Mimizan est une commune de la côte landaise, située dans le pays de Born. Elle est surnommée la « Perle de la Côte d'Argent ». Le courant de Mimizan est l'exutoire du lac d'Aureilhan et se jette dans l'océan Atlantique. Les étangs de Malloueyre sont sur son territoire.
Comme d'autres bourgs côtiers du pays landais, Mimizan est divisée entre d'une part un centre historique (dit Mimizan-bourg) en retrait de l'océan, et qui constitue le cœur administratif et commercial de la ville, et d'autre part une station balnéaire (dite Mimizan-plage) qui s'est développée avec l'essor du tourisme. L'espace entre les deux, recouvert par la forêt, n'a cessé de se réduire au fil des ans.

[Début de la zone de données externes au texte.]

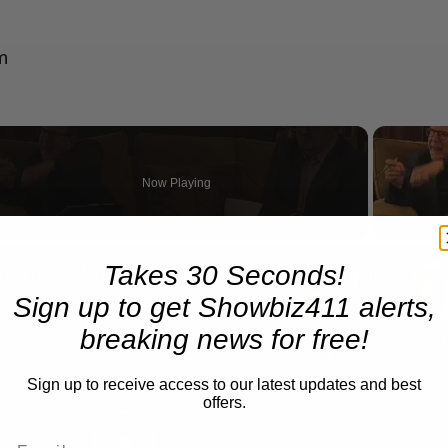
m
Now Playing
n
Takes 30 Seconds!
A Conversation with Woody Allen: Famed Director Talks Exclusively with Roger Friedman and Neil Rosen
Sign up to get Showbiz411 alerts,
breaking news for free!
Sign up to receive access to our latest updates and best
offers.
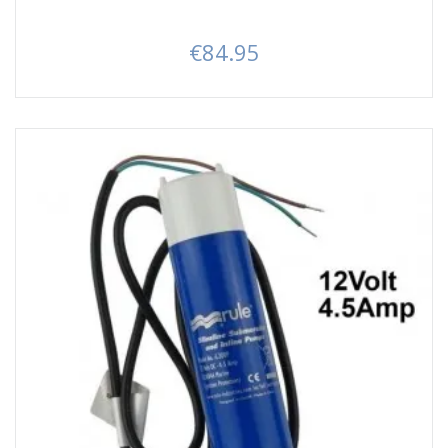
€84.95
Price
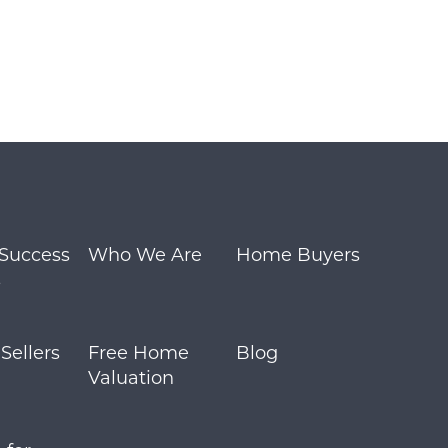
 Success
Who We Are
Home Buyers
s
ellers
Free Home
Blog
Valuation
m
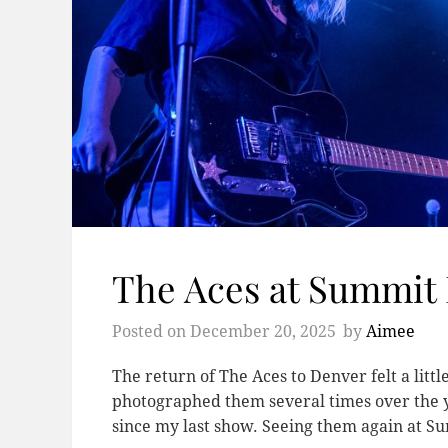
The Aces at Summit
Posted on
December 20, 2025
by
Aimee
The return of The Aces to Denver felt a little
photographed them several times over the 
since my last show. Seeing them again at 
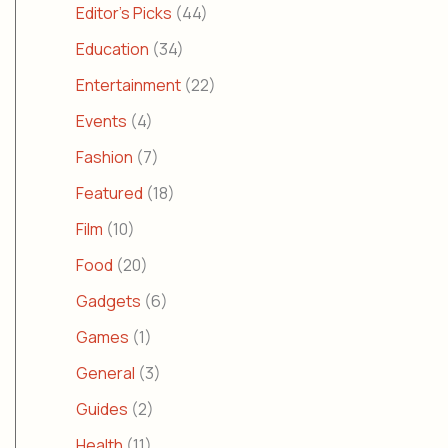
Editor's Picks
(44)
Education
(34)
Entertainment
(22)
Events
(4)
Fashion
(7)
Featured
(18)
Film
(10)
Food
(20)
Gadgets
(6)
Games
(1)
General
(3)
Guides
(2)
Health
(11)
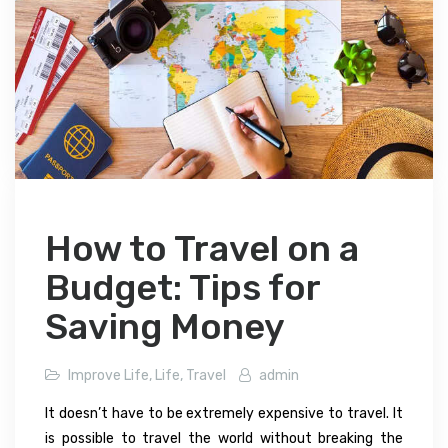
How to Travel on a
Budget: Tips for
Saving Money
Improve Life
,
Life
,
Travel
admin
It doesn’t have to be extremely expensive to travel. It
is possible to travel the world without breaking the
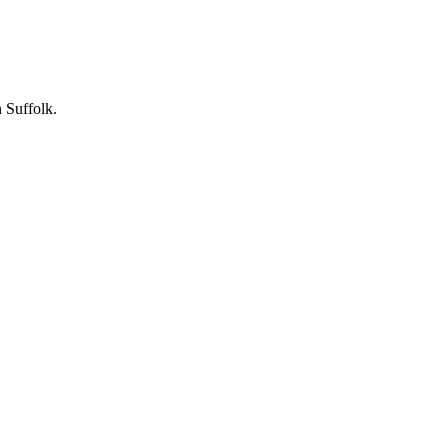
 Suffolk.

Le Courant de Mimizan est un cours d’eau d'environ 7 km qui relie l'étang d’Aureilhan à l’océan. Il sépare Mimizan Plage et ses 10 km de plage entre le « nord », regroupant l’été la plupart des animations, et le « sud », vaste espace de villégiature. Exutoire du lac d’Aureilhan, le courant de Mimizan est également le déversoir des lacs du Nord des Landes.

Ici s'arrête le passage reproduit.